Consumers are tired of inflation. But some retailers fear falling prices
Consumers are tired of inflation. But some retailers fear falling prices

Consumers are tired of inflation. But some retailers fear falling prices

Key Points
- As shoppers await price cuts, retailers like Home Depot say their prices have stabilized and some national consumer brands have paused price increases or announced more modest ones.
- Yet some industry watchers predict deflation for food at home later this year.
- Falling prices could bring new challenges for retailers, such as pressure to drive more volume or look for ways to cover fixed costs, such as higher employee wages.
Retailers fear things that would help consumers consume? Sounds like retailers don't know how to succeed without gouging.
The last time USA had extended deflation, the Great Depression happened. When people stop consuming, retailers fire their workers. Then fewer people can consume, so more people get fired. This goes on enough, then its not just stores who fire workers, but it trickles to factories, R&D, office workers, etc. etc. The longer deflation happens, the further it spreads and the more people lose their jobs.

# Task
In the article on retailers and falling prices, which retailer is named as saying its prices have stabilized?

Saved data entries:
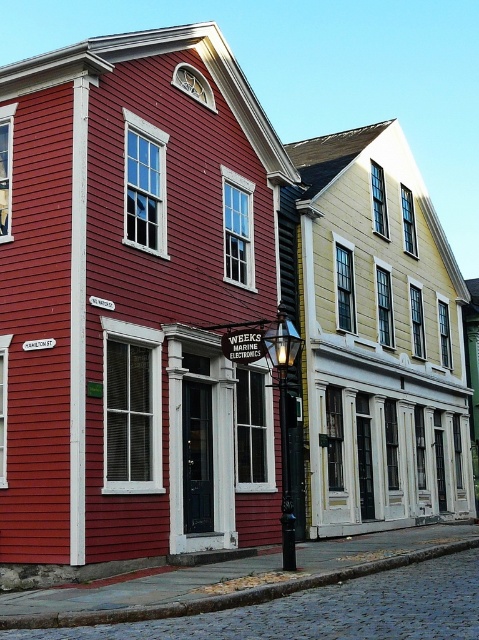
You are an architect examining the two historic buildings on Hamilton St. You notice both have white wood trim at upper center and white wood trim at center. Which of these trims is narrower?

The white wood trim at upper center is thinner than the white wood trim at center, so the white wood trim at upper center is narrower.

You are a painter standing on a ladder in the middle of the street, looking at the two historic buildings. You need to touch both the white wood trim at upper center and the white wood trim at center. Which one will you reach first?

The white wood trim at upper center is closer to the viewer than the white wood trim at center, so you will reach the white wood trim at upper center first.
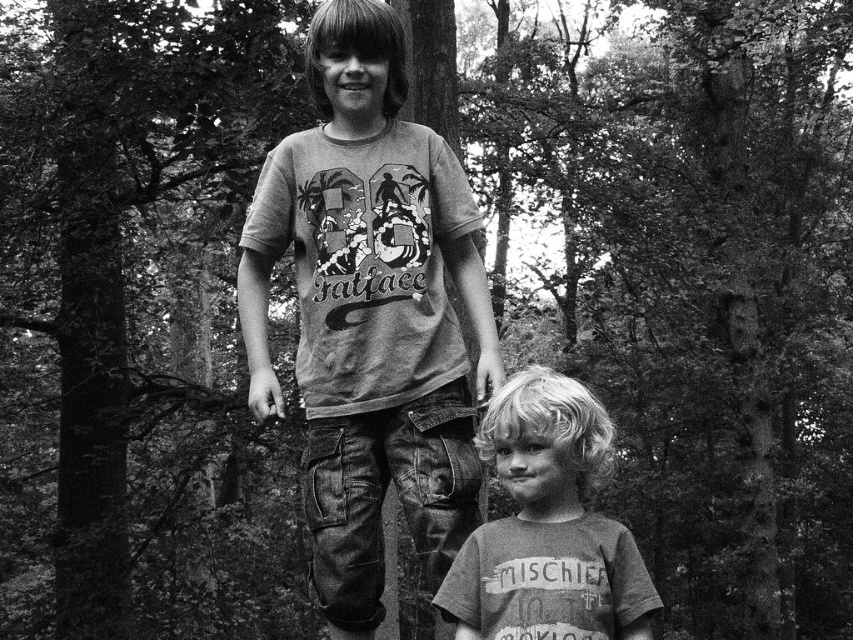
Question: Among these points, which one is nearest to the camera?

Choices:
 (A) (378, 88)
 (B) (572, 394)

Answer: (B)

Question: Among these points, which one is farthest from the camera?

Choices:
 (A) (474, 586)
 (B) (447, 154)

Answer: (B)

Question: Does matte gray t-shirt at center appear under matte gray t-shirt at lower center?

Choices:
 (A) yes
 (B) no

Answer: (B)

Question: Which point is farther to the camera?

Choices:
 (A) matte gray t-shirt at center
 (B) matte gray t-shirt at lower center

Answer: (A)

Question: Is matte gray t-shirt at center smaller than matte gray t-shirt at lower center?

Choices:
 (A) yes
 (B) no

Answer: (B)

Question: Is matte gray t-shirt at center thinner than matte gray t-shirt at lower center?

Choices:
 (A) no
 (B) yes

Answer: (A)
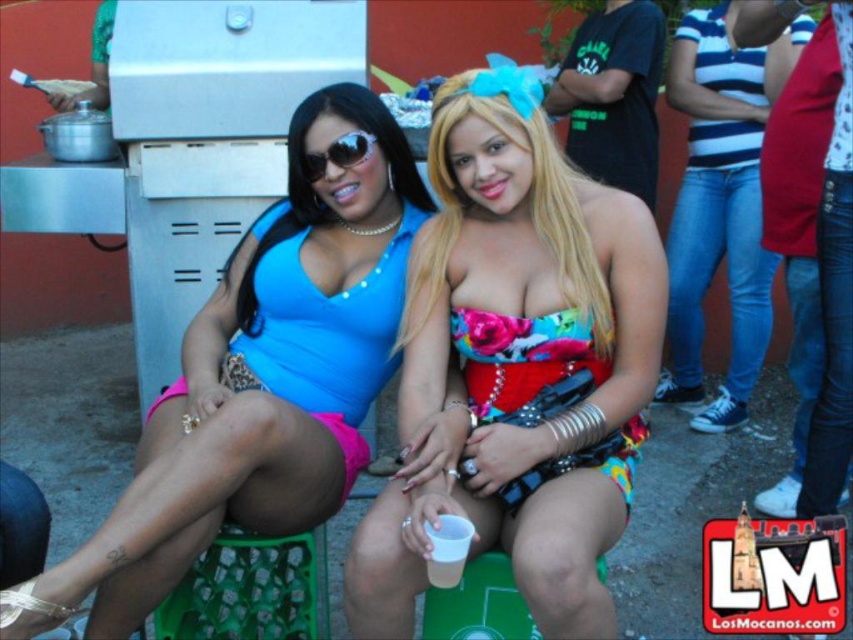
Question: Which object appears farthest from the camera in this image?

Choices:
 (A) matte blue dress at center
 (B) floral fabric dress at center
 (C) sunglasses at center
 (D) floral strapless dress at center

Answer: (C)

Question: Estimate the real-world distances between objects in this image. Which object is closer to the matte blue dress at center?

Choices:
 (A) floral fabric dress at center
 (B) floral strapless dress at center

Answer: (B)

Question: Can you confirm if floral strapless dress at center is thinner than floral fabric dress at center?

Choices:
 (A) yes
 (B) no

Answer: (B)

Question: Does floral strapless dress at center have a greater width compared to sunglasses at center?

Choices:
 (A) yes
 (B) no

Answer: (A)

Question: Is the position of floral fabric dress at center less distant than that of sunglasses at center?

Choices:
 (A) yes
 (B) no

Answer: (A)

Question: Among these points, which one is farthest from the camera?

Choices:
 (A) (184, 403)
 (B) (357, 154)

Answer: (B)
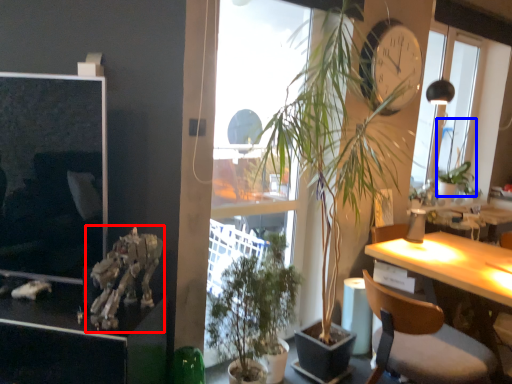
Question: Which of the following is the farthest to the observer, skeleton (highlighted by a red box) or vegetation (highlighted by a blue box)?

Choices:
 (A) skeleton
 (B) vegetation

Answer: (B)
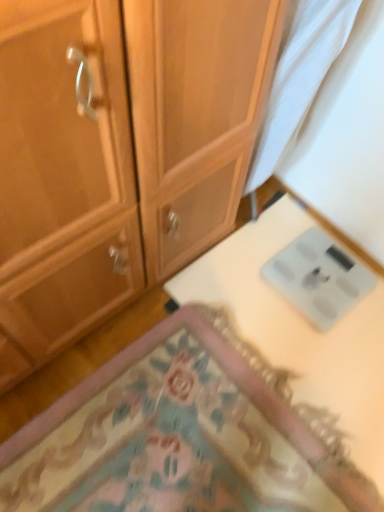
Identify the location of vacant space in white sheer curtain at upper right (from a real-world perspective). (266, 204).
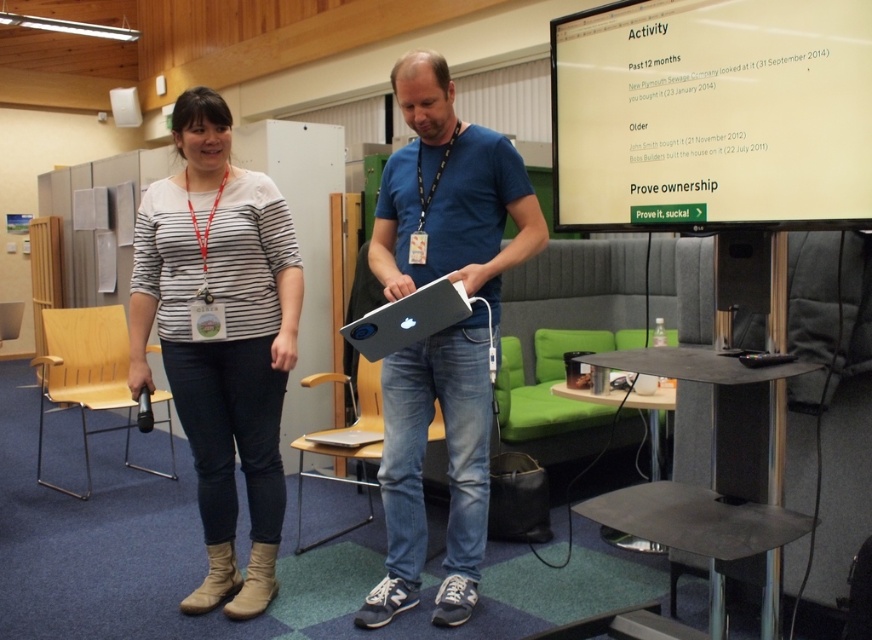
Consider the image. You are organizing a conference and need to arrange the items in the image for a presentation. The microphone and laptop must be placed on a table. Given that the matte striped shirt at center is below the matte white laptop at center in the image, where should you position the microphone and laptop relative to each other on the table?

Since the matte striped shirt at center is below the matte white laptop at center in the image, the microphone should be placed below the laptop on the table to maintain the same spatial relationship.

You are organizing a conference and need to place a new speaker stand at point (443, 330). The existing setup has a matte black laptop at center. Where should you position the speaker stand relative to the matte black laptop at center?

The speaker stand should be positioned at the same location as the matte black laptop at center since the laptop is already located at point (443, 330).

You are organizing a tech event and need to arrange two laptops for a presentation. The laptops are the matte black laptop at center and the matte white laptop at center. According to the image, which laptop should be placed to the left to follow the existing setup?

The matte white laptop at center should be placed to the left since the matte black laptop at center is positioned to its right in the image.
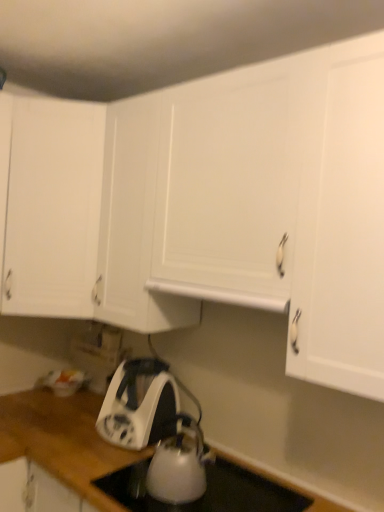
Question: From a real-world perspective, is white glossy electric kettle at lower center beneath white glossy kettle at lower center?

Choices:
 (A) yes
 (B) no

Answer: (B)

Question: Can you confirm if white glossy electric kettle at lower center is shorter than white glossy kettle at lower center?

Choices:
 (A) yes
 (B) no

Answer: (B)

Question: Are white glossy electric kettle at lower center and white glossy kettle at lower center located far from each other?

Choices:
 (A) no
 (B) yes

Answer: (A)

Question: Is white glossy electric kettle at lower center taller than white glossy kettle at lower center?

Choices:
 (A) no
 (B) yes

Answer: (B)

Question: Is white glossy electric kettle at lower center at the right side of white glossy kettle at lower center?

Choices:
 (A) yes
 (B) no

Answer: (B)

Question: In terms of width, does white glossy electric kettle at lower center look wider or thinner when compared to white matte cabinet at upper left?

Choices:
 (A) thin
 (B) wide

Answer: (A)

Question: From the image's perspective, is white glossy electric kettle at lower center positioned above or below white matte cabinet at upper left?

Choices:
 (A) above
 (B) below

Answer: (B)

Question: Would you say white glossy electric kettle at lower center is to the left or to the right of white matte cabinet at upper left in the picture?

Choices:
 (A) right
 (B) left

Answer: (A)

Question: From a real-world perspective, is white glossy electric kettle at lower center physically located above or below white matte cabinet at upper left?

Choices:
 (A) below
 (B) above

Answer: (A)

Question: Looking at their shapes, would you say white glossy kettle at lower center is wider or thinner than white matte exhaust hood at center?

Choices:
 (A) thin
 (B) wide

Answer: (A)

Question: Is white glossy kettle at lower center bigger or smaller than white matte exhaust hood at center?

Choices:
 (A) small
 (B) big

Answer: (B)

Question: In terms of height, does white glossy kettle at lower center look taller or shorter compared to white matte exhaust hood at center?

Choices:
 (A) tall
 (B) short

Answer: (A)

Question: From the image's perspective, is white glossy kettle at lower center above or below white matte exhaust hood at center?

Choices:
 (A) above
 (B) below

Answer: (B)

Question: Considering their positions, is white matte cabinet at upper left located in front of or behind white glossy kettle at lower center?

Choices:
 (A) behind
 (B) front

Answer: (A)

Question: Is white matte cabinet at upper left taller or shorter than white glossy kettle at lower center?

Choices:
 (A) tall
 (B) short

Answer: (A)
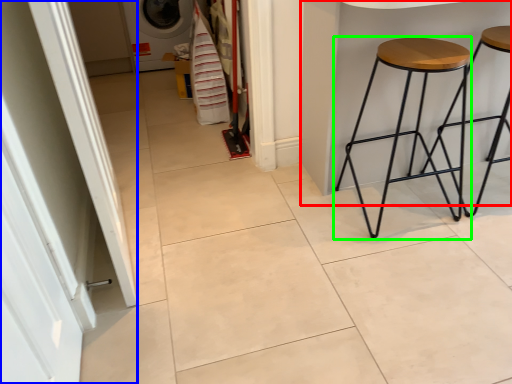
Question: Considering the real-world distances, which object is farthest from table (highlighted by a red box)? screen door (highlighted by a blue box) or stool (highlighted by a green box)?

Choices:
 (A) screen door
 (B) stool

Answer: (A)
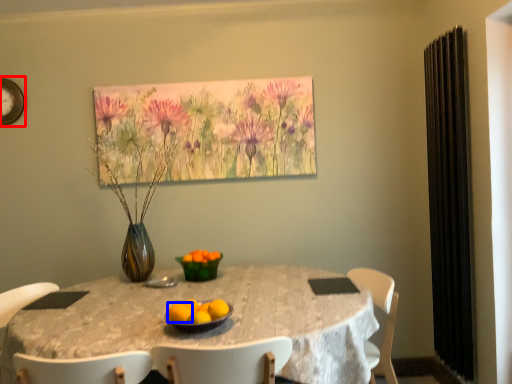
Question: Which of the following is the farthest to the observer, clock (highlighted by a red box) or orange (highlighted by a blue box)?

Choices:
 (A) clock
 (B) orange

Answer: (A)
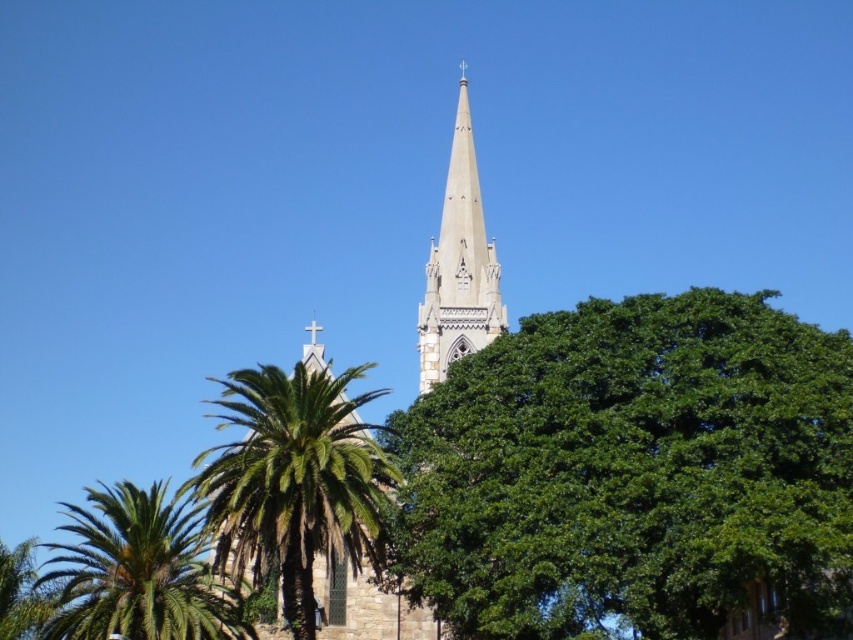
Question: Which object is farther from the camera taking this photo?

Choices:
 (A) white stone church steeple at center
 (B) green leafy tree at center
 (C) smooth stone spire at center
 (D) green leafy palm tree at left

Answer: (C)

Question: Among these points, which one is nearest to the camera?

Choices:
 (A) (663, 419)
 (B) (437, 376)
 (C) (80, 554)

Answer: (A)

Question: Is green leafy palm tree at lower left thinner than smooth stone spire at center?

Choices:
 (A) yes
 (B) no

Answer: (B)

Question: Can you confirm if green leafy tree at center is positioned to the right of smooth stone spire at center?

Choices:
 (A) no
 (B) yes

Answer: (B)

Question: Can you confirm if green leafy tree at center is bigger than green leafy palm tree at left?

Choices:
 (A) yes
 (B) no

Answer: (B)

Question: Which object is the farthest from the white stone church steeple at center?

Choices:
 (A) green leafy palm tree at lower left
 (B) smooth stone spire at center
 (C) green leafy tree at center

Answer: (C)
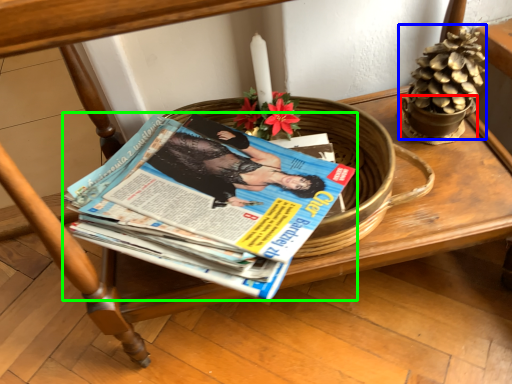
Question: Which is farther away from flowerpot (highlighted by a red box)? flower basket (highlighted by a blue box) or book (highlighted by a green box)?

# Task result
Home Depot